Was sich seit März 2020 nur in wenigen Fällen verändert hat, ist die Wohnsituation der Familien und die daraus resultierende (Konflikt-)Dynamik. Insbesondere in Graz leben die Familien vieler von Schulsozialarbeit betreuter Schüler*innen in teils sehr beengten Verhältnissen, oft zusammen mit mehreren Geschwistern, für die sie Verantwortung übernehmen, die sie betreuen und beim Lernen unterstützen, wenn sie jünger sind. Verstehen ihre Eltern die deutsche Sprache nicht ausreichend, sind die Kinder außerdem für die Weitergabe von Informationen zuständig, wobei sie zum Teil mit beängstigenden Fake-News via Sozialer Netzwerke konfrontiert wurden und immer noch werden. Dazu kommt, dass es im verordneten Zuhausebleiben wochenlang beinahe unmöglich war, sich aus dem Weg zu gehen. Wenn dann auch noch Sorgen, finanzielle Not und andere psychischer Stress die Lage verschärfen, können sich Konflikte leicht zu massiven Auseinandersetzungen auswachsen. Abgesehen davon, was Konflikte und Gewalterfahrung für Kinder und Jugendlichen immer bedeuten, ist es nachvollziehbar, dass für die Schüler*innen die „Schule“ und das regelmäßigen Erledigen von Arbeitsaufträgen in solchen Situationen nicht unbedingt an erster Stelle standen und stehen. Selbst das Netzwerk an Unterstützungsangeboten für Familien konnte im letzten Jahr nicht immer im notwendigen Ausmaß genutzt werden, weil es den Kindern beispielsweise nur teilweise möglich war, ungestört zu telefonieren oder auf anderem Weg Kontakt aufzunehmen.

Drastische Veränderungen, deren Nachwirkungen Schulsozialarbeit vermutlich noch länger beschäftigen werden, resultieren aus den persönlichen Einschränkungen, die Kinder und Jugendliche in ihrer Freizeitgestaltung erfahren bzw. ertragen mussten und zum Teil immer noch müssen.

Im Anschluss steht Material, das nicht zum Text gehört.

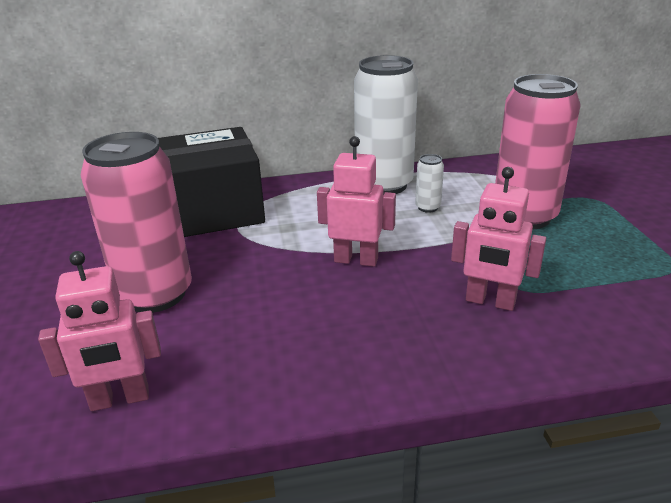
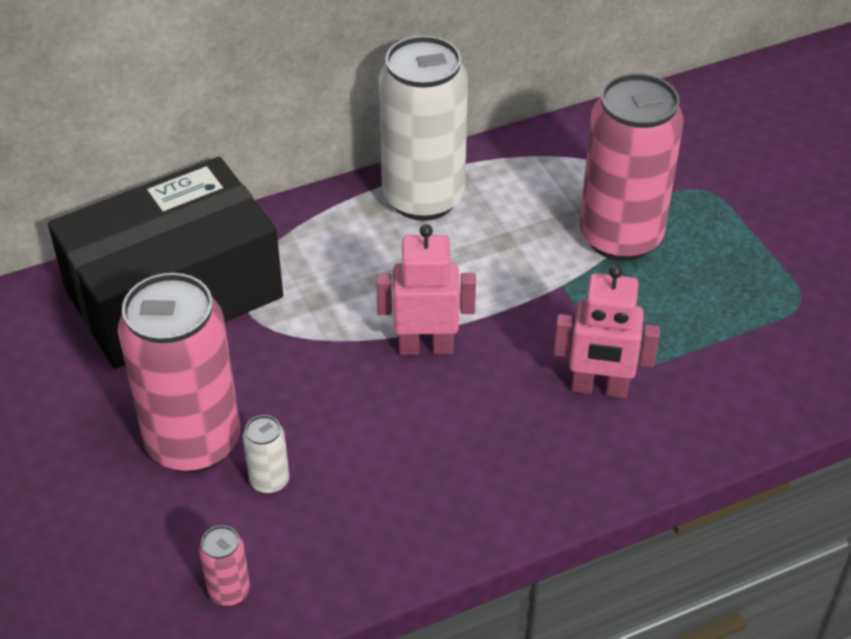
camera: 15 degrees left, 15 degrees up
pink robot [38,251,161,411] -> pink can [199,525,250,606]
white can [415,154,444,213] -> white can moved to [243,415,289,494]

Die persönlichen Kontakte zu Gleichaltrigen lagen für lange Zeit brach, obwohl die meisten Schüler*innen versuchten, zumindest mit den Freund*innen telefonisch oder online in Kontakt zu bleiben. So mangelte es ihnen aber an den in diesem Alter ganz besonders notwendigen sozialen Kontakten, am Gemeinsam-Zeit-verbringen und an körperlichen Kontakten. Sehnlicher Wunsch einiger Kinder und Jugendlicher war, sich wieder umarmen oder auch wieder rangeln zu dürfen. Körperkontakt ist immens wichtig, um sich selbst spüren und sich gesund entwickeln zu können. Darüber hinaus brachte die Beschränkung auf digitale Kontakte ganz eigene Probleme mit sich, nicht zuletzt die Gefahr von Cybermobbing, das aus der Ferne nicht bearbeitet/aufgelöst werden kann.

Auch Vereine durften viele Monate lang nicht besucht werden, die Jugendzentren blieben geschlossen – genau aber diese Einrichtungen leisten besondere und besonders wichtige pädagogische Arbeit im Rahmen der Freiwilligkeit. Das alles und nicht zuletzt, dass eigentlich dringendst notwendige sportliche Angebote verboten waren, hat den psychischen Zustand der Kinder und Jugendlichen massiv beeinträchtigt.

In zwei Mittelschulen und in einer Volksschule in Graz dürfen drei Schulsozialarbeiterinnen im Rahmen eines kreativen Corona-Zeit-Reflexionsprojektes Videos drehen, in dem einige Kinder und Jugendliche öffentlich über ihre Herausforderungen und Bedürfnisse sprechen und darüber, wie sie sich selbst helfen und welche Unterstützung sie von den Erwachsenen brauchen. Einige Zitate aus den bisherigen Videos: „Wir haben nur eine Kindheit“ „Es ist nicht cool, in einer Pandemie zu leben“ „Der innere Druck ist groß“ „Ich möchte stolz auf mich sein können“ „Bitte gebt uns mehr Freiraum!“

Auch wenn mittlerweile wieder so etwas wie „Normalität“ einkehrt, wirken die Belastungen und Herausforderungen der Pandemie und vor allem der Lockdowns nach. Depressive Symptome häufen sich, die Gewaltbereitschaft steigt und weit mehr als Erwachsene, von denen auch nicht wenige Schwierigkeiten damit haben, zu „Business as usual“ überzugehen, brauchen Kinder und Jugendliche Unterstützung bei der Rückkehr in ihr „normales“ Leben. Nicht zuletzt deshalb ist in diesem Schuljahr jede Stunde Präsenzunterricht wichtig. Schulsozialarbeit wird in den Einzelberatungen und mit Gruppenangeboten ihren Teil beitragen.